The Best New Blues of 2016 According to Bob Dorr
Looking for the best of Blues in 2016? Bob Dorr, frontman for Bob Dorr and the Blue Band and host of Beatles Medley, Backtracks, and Blue Avenue on Iowa Public Radio, shares his thoughts on this year's releases.
Thornetta Davis – “I'd Rather Be Alone” off of the album “Honest Woman”
2016 is really kind of the year of the women in blues. First, a return to the national scene for Thornetta Davis. I played dates in the same clubs as she did in the 90s (RIBCO, Gabes, etc.) I lost track of her after she stopped traveling. She's now known as The Queen of the Detroit Blues Scene and is back with a nationally distributed cd called Honest Woman. It's the real blues when you say “I'd Rather Be Alone…”
Vaneese Thomas – “Sweet Talk Me” off of the album The Long Journey Home
There were lots of great soul-blues releases from women in 2016. Newcomer Kat Riggins and emerging stars J.J. Thames and Terri Odabi had great releases as well as Memphis soul blues icon Rufus Thomas' daughter Vaneese Thomas, who wrote 11 of the 12 songs on her disc The Long Journey Home, including a little “Sweet Talkin’.
Fiona Boyes - “Devil You Know” off the album Professin' The Blues
My pick for acoustic album of the year is also by a woman. Australian Fiona Boyes (who splits her time between Australia and Oregon) was the first woman to win the International Blues Challenge. She plays electric and acoustic guitar and is one of the world's premiere gut-bucket style blues guitar players. Her 2016 release is all acoustic, called Professin' The Blues, she wrote or co-wrote 14 of the 16 songs including “The Devil You Know.”
Bobby Rush – “Funk O' De Funk” off the album Porcupine Meat
William Bell – “The Three of Me” off the album This Is Where I Live
Of the releases by blues men, my favorite is by icon Bobby Rush, who has been experiencing a renaissance in his career in recent years (he was 83 years young in November), and may still be the funkiest man alive. And to prove it, his 2016 release, Porcupine Meat has got the “Funk O' De Funk.”

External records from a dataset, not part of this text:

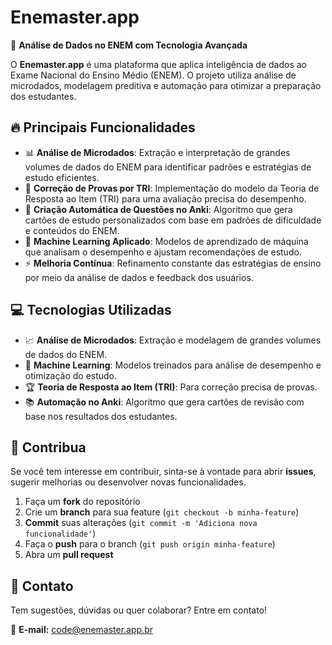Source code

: # Enemaster.app

🚀 **Análise de Dados no ENEM com Tecnologia Avançada**

O **Enemaster.app** é uma plataforma que aplica inteligência de dados ao Exame Nacional do Ensino Médio (ENEM). O projeto utiliza análise de microdados, modelagem preditiva e automação para otimizar a preparação dos estudantes.

## 🔥 Principais Funcionalidades

- 📊 **Análise de Microdados**: Extração e interpretação de grandes volumes de dados do ENEM para identificar padrões e estratégias de estudo eficientes.
- 🎯 **Correção de Provas por TRI**: Implementação do modelo da Teoria de Resposta ao Item (TRI) para uma avaliação precisa do desempenho.
- 📝 **Criação Automática de Questões no Anki**: Algoritmo que gera cartões de estudo personalizados com base em padrões de dificuldade e conteúdos do ENEM.
- 🚀 **Machine Learning Aplicado**: Modelos de aprendizado de máquina que analisam o desempenho e ajustam recomendações de estudo.
- ⚡ **Melhoria Contínua**: Refinamento constante das estratégias de ensino por meio da análise de dados e feedback dos usuários.

## 💻 Tecnologias Utilizadas

- 📈 **Análise de Microdados**: Extração e modelagem de grandes volumes de dados do ENEM.
- 🧠 **Machine Learning**: Modelos treinados para análise de desempenho e otimização do estudo.
- 🏆 **Teoria de Resposta ao Item (TRI)**: Para correção precisa de provas.
- 📚 **Automação no Anki**: Algoritmo que gera cartões de revisão com base nos resultados dos estudantes.

## 🤝 Contribua

Se você tem interesse em contribuir, sinta-se à vontade para abrir **issues**, sugerir melhorias ou desenvolver novas funcionalidades.

1. Faça um **fork** do repositório
2. Crie um **branch** para sua feature (`git checkout -b minha-feature`)
3. **Commit** suas alterações (`git commit -m 'Adiciona nova funcionalidade'`)
4. Faça o **push** para o branch (`git push origin minha-feature`)
5. Abra um **pull request**

## 📩 Contato

Tem sugestões, dúvidas ou quer colaborar? Entre em contato!

📧 **E-mail:** code@enemaster.app.br
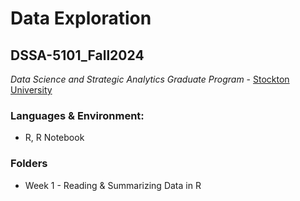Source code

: # Data Exploration
## DSSA-5101_Fall2024
_Data Science and Strategic Analytics Graduate Program_ - [Stockton University](https://www.stockton.edu/)

### Languages & Environment:
- R, R Notebook

### Folders
- Week 1 - Reading & Summarizing Data in R 
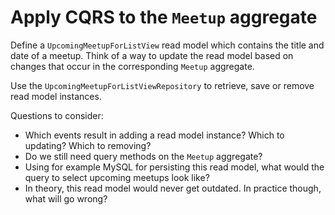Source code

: # Apply CQRS to the `Meetup` aggregate

Define a `UpcomingMeetupForListView` read model which contains the title and date of a meetup. Think of a way to update the read model based on changes that occur in the corresponding `Meetup` aggregate.

Use the `UpcomingMeetupForListViewRepository` to retrieve, save or remove read model instances.

Questions to consider:

- Which events result in adding a read model instance? Which to updating? Which to removing?
- Do we still need query methods on the `Meetup` aggregate?
- Using for example MySQL for persisting this read model, what would the query to select upcoming meetups look like?
- In theory, this read model would never get outdated. In practice though, what will go wrong?
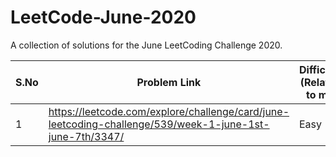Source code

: # LeetCode-June-2020
A collection of solutions for the June LeetCoding Challenge 2020.

| S.No | Problem Link  | Difficulty (Relative to me) | Algorithm(s) Used | Data Structure(s) Used | Time Complexity | Space Complexity | Time to solve |
| ------------- | ------------- | ------------- | ------------- | ------------- | ------------- | ------------- | ------------- |
| 1 | https://leetcode.com/explore/challenge/card/june-leetcoding-challenge/539/week-1-june-1st-june-7th/3347/ | Easy  | NA | BT | O(n) | O(1) | Within 15 mins |

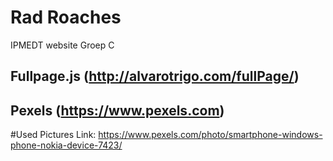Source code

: # Rad Roaches
IPMEDT website Groep C

## Fullpage.js (http://alvarotrigo.com/fullPage/)
## Pexels (https://www.pexels.com)

#Used Pictures Link:
https://www.pexels.com/photo/smartphone-windows-phone-nokia-device-7423/
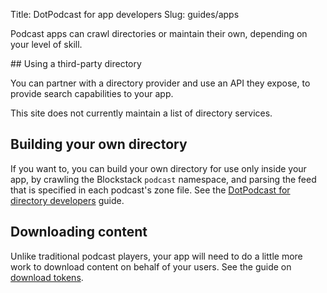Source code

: Title: DotPodcast for app developers
Slug: guides/apps


Podcast apps can crawl directories or maintain their own, depending on your level of skill.

## Using a third-party directory

You can partner with a directory provider and use an API they expose, to provide search capabilities to your app.

This site does not currently maintain a list of directory services.

## Building your own directory

If you want to, you can build your own directory for use only inside your app, by crawling the Blockstack `podcast` namespace, and parsing the feed that is specified in each podcast's zone file. See the [DotPodcast for directory developers](../directories) guide.

## Downloading content

Unlike traditional podcast players, your app will need to do a little more work to download content on behalf of your users. See the guide on [download tokens](../../subscription-tokens/#download-tokens).
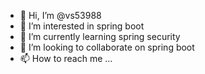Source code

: - 👋 Hi, I’m @vs53988
- 👀 I’m interested in spring boot
- 🌱 I’m currently learning spring security
- 💞️ I’m looking to collaborate on spring boot
- 📫 How to reach me ...

<!---
vs53988/vs53988 is a ✨ special ✨ repository because its `README.md` (this file) appears on your GitHub profile.
You can click the Preview link to take a look at your changes.
--->
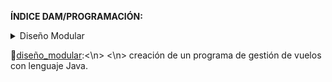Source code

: **ÍNDICE DAM/PROGRAMACIÓN:**

<details><summary>Diseño Modular</summary>
	<ul style="list-style: 🔹;">
		<li>
		   	<a href="https://github.com/sufigueroa87/dam/tree/main/programaci%C3%B3n/dise%C3%B1o_modular/ejercicio_1">🔹ejercicio_1</a>
		   	<details>Creación de un programa de gestión de vuelos con lenguaje Java.</details>
		</li>
		<li>
		   	<a href="https://github.com/sufigueroa87/dam/tree/main/programaci%C3%B3n/dise%C3%B1o_modular/ejercicio_2">🔹ejercicio_2</a>
		   	<details>Haz un programa que, dados dos arrays de valores reales, os diga cuál de ellos tiene el valor medio más alto.</details>
			<details>Aprovechad el principio de modularidad, de manera que su clase principal solo tenga definidos los médotos main e inicio.</details>
		</li>
	</ul>
</details>



🔹[diseño_modular](https://github.com/sufigueroa87/dam/tree/main/programaci%C3%B3n/dise%C3%B1o_modular):<\n>
	<\n>
		creación de un programa de gestión de vuelos con lenguaje Java.
	
	
  
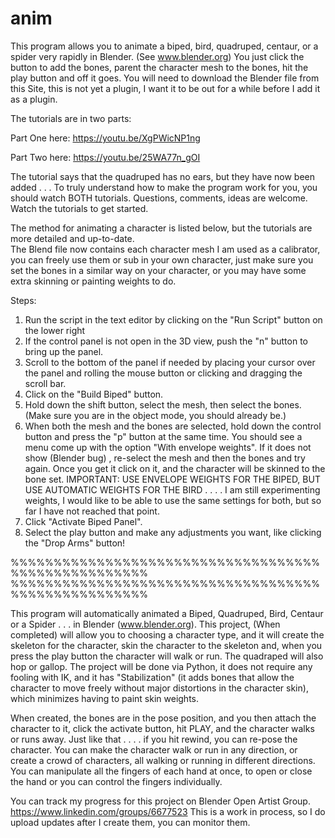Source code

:
# anim

This program allows you to animate a biped, bird, quadruped, centaur, or a spider very 
rapidly in Blender. (See www.blender.org)
You just click the button to add the bones, parent the character mesh to the bones, hit 
the play button and off it goes. You will need to download the Blender file from this Site, 
this is not yet a plugin, I want it to be out for a while before I add it as a plugin. 

The tutorials are in two parts:

Part One here: https://youtu.be/XgPWicNP1ng 

Part Two here: https://youtu.be/25WA77n_gOI 

The tutorial says that the quadruped has no ears, but they have now been added . . . 
To truly understand how to make the program work for you, you should watch BOTH 
tutorials. Questions, comments, ideas are welcome. Watch the tutorials to get started.


The method for animating a character is listed below, but the tutorials are more detailed and up-to-date.  
The Blend file now contains each character mesh I am used as a calibrator, you can freely use them or sub 
in your own character, just make sure you set the bones in a similar way on your character, or you may 
have some extra skinning or painting weights to do.


Steps:
1. Run the script in the text editor by clicking on the "Run Script" button on the  lower right
2. If the control panel is not open in the 3D view, push the "n" button to bring up the panel.
3. Scroll to the bottom of the panel if needed by placing your cursor over  the  panel and rolling 
    the mouse button or  clicking and dragging the scroll bar.
4. Click on the  "Build Biped" button.
5. Hold down the shift button, select the  mesh, then select the bones. 
    (Make sure  you are in the object mode, you  should  already be.)
6. When both the  mesh and the bones are selected, hold down the control  button
   and press the "p" button at the same time.  You should  see a menu  come up 
   with the option "With envelope weights".  If it does not show (Blender bug) ,
   re-select the mesh and then the bones and try again.  Once you get it click on
  it, and  the character will be skinned to the bone set.
  IMPORTANT: USE ENVELOPE WEIGHTS FOR THE BIPED, BUT USE AUTOMATIC WEIGHTS FOR
  THE BIRD . . . . I am still experimenting weights, I would like to be able
  to use the same settings for both, but so far I have not reached that point.
7. Click "Activate Biped Panel".
8. Select the play button and  make  any adjustments you  want, like 
    clicking the "Drop Arms" button!


%%%%%%%%%%%%%%%%%%%%%%%%%%%%%%%%%%%%%%%%%%%%%%%%%%%%
%%%%%%%%%%%%%%%%%%%%%%%%%%%%%%%%%%%%%%%%%%%%%%%%%%%%

This program will automatically animated a Biped, Quadruped, Bird, Centaur or a Spider . . . in Blender (www.blender.org).  This project, (When completed) will allow you to choosing a character type, and it will create the skeleton for the character, skin the character to the skeleton and, when you press the play button the character will walk or run. The quadraped will also hop or gallop. The project will be done via Python, it does not require any fooling with IK, and it has "Stabilization" (it adds bones that allow the character to move freely without major distortions in the character skin), which minimizes having to paint skin weights.

When created, the bones are in the pose position, and you then attach the character to it, click the activate button, hit PLAY, and the character walks or runs away. Just like that . . . . if you hit rewind, you can re-pose the character. You can make the character walk or run in any direction, or create a crowd of characters, all walking or running in different directions. You can manipulate all the fingers of each hand at once, to open or close the hand or you can control the fingers individually. 


   You can track my progress for this project on Blender Open Artist Group. https://www.linkedin.com/groups/6677523  This is a work in process, so I do upload updates after I create them, you can monitor them.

Sugar Ray & The Bluetones – “It Ain't Funny” off the album Seeing Is Believing
I've grown to love the reemerging east-coast traditional blues sound in recent years. Sugar Ray and The Bluetones have followed up their 2015 multi Blues Music Award winning CD Living Tear To Tear with another good one, Seeing is Believing, this one is “It Ain't Funny.”
The Knickerbocker All-Stars “Going To The Country” off the album Texas Rhody Blues
If you take that same traditional sound and add horns, you get The Knickerbocker All-Stars. Some of the all-stars include Jimmy Vaughn and Duke Robillard on guitar. The CD is titled Texas Rhody Blues (Vaughn is from Austin TX, and Robillard is from Rhode Island). This is both Jimmy and Duke playing guitar with Duke singing “Going To The Country.”
Don't get me wrong, I still love my Chicago boys. Lurrie Bell is probably going to win lots of awards for his CD Can't Shake This Feeling. Soul-blues singer/harp player Omar Coleman has a cool live CD recorded in one of Chicago's iconic clubs, Rosa's Lounge. Sugar Blue has returned to a more traditional blues sound with his disc Voyage, which proves he's still one of the world's premiere harp players, and Lil Ed's got The Big Sound of Lil Ed. I also want to give a shout out to Iowan's Rush Cleveland, Blue Henry from Cedar Rapids and, I don't mind sayin', I think The Blue Band had a nice 35th Anniversary CD in 2016.
Deb Ryder-Grit - “Grease and Tears” off the album Grit, Grease and Tears
I told you it was the year of the woman in the blues. Deb Ryder has her third gem in a row out in 2016. She writes and sings the songs; she produces the recording; and she even did the graphic design for the cover. Originally from around Peoria IL, now based in Los Angeles, my favorite blues CD for 2016 is Deb's Grit, Grease and Tears.
“You Can’t Do that” by the Beatles from the album “Live at the Hollywood Bowl”
As far as Backtracks, anytime you have a new Beatles release, it's a good year. The reissue of Live at The Hollywood Bowl uses modern technology to REALLY enhance the mix of the band (keep in mind all the tech advances since it was first released in 1977). It also has second generation Beatle engineering. Famed Beatle producer George Martin's son Giles is the audio genius producer. It also gives us 4 songs not on the original 1977 release including the 1964 performance of “You Can't Do That.” This is all in conjunction with the release of the Ron Howard documentary film 8 Days A Week spotlighting the Fab Four’s touring days at the height of Beatlemania. Everyone I know who's seen the film loves it.